The secret must contain these keys: GITHUB_APP_ID, GITHUB_APP_CLIENT_ID, GITHUB_APP_CLIENT_SECRET, GITHUB_APP_INSTALLATION_ID, GITHUB_APP_PRIVATE_KEY.

Production Deployment

Optio ships with a Helm chart for production Kubernetes clusters. Three installation methods are available:

Install from Helm repository (recommended)

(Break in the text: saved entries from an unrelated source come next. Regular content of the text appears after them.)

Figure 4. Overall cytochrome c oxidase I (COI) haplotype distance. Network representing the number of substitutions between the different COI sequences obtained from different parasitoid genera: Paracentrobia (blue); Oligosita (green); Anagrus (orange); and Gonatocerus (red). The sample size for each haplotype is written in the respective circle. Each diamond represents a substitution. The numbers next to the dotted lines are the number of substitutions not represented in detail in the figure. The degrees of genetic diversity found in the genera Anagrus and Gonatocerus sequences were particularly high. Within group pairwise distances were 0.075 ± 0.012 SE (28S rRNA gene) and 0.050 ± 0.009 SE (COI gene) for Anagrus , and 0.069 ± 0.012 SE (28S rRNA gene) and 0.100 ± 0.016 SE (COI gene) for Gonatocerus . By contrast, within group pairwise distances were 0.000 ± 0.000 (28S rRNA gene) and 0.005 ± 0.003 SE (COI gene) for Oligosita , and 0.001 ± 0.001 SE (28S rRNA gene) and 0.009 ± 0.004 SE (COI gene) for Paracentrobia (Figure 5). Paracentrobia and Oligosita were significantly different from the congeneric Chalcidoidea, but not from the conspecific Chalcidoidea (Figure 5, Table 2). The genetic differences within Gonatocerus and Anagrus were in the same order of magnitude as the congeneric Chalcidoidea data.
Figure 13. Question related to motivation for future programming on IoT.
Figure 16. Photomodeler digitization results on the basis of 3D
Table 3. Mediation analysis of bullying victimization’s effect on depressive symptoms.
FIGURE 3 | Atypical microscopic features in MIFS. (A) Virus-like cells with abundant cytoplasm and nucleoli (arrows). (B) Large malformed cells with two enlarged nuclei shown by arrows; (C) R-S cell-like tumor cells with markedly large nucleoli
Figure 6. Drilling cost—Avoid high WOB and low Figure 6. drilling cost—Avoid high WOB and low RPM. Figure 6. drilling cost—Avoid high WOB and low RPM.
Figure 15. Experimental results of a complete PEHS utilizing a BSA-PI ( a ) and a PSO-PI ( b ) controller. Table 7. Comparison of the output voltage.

helm repo add optio https://jonwiggins.github.io/optio
helm repo update
helm install optio optio/optio -n optio --create-namespace \
  --set encryption.key=$(openssl rand -hex 32) \
  --set postgresql.enabled=false \
  --set externalDatabase.url="postgres://..." \
  --set redis.enabled=false \
  --set externalRedis.url="redis://..." \
  --set ingress.enabled=true \
  --set ingress.hosts[0].host=optio.example.com

Install from OCI registry

helm install optio oci://ghcr.io/jonwiggins/optio -n optio --create-namespace \
  --set encryption.key=$(openssl rand -hex 32) \
  --set postgresql.enabled=false \
  --set externalDatabase.url="postgres://..." \
  --set redis.enabled=false \
  --set externalRedis.url="redis://..." \
  --set ingress.enabled=true \
  --set ingress.hosts[0].host=optio.example.com

Install from source

git clone https://github.com/jonwiggins/optio.git && cd optio
helm install optio helm/optio -n optio --create-namespace \
  --set encryption.key=$(openssl rand -hex 32) \
  --set postgresql.enabled=false \
  --set externalDatabase.url="postgres://..." \
  --set redis.enabled=false \
  --set externalRedis.url="redis://..." \
  --set ingress.enabled=true \
  --set ingress.hosts[0].host=optio.example.com

See the Helm chart values for full configuration options including OAuth providers, resource limits, and agent image settings.

Tech Stack

Layer Technology
Monorepo Turborepo + pnpm
API Fastify 5, Drizzle ORM, BullMQ
Web Next.js 15, Tailwind CSS 4, Zustand
Database PostgreSQL 16
Queue Redis 7 + BullMQ
Runtime Kubernetes (Docker Desktop for local dev)
Deploy Helm chart
Auth Multi-provider OAuth (GitHub, Google, GitLab)
CI GitHub Actions (format, typecheck, test, build-web, build-image)
Agents Claude Code, OpenAI Codex, GitHub Copilot, Google Gemini, OpenCode

Contributing

See CONTRIBUTING.md for development setup, workflow, and conventions.